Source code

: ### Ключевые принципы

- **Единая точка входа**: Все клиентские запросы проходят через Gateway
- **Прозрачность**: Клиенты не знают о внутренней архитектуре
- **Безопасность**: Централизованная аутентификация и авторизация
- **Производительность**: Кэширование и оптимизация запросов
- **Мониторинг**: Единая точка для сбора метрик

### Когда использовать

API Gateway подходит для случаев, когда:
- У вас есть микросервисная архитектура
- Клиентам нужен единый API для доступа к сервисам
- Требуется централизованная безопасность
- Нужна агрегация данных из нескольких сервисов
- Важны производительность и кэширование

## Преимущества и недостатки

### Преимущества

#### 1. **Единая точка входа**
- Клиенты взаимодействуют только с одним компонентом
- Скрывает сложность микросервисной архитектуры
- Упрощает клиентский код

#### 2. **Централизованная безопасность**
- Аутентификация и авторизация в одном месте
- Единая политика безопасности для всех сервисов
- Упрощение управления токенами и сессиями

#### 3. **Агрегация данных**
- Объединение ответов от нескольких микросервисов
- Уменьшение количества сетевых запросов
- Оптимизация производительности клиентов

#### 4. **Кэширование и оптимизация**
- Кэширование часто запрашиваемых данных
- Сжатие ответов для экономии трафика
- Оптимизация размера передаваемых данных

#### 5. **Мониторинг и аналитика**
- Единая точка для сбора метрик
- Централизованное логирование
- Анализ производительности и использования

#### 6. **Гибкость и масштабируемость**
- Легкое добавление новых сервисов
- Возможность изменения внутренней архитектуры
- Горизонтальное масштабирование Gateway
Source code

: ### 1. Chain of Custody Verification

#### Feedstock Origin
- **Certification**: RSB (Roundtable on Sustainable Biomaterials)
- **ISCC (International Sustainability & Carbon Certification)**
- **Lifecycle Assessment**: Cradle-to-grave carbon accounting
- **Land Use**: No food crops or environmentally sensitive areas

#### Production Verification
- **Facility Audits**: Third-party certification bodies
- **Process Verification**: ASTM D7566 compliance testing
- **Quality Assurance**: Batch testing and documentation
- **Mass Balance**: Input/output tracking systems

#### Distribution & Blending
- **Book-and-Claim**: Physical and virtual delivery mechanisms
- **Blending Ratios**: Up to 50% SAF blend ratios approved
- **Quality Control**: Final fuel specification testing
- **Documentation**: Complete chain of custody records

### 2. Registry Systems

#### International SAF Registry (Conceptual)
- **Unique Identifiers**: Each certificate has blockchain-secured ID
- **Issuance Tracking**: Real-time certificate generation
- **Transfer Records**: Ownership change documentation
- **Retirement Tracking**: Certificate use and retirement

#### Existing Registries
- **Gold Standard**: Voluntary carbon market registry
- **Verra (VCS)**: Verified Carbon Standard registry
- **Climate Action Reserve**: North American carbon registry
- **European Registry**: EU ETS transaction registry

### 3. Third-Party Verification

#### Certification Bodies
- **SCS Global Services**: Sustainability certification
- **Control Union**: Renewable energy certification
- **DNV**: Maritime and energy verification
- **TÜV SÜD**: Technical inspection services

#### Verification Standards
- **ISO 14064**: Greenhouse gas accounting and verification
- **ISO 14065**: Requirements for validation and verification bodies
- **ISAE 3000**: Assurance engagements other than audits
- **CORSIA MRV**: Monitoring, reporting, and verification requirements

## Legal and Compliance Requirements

_WORK TO BE COMPLETED_:
For this exercise, output exactly the lines above from the line with "- **Безопасность**: Централизованная" to the line with "- У вас есть микросервисная архитектура", counting both, and leave out the rest.

_ANSWER SECTION_:
- **Безопасность**: Централизованная аутентификация и авторизация
- **Производительность**: Кэширование и оптимизация запросов
- **Мониторинг**: Единая точка для сбора метрик

### Когда использовать

API Gateway подходит для случаев, когда:
- У вас есть микросервисная архитектура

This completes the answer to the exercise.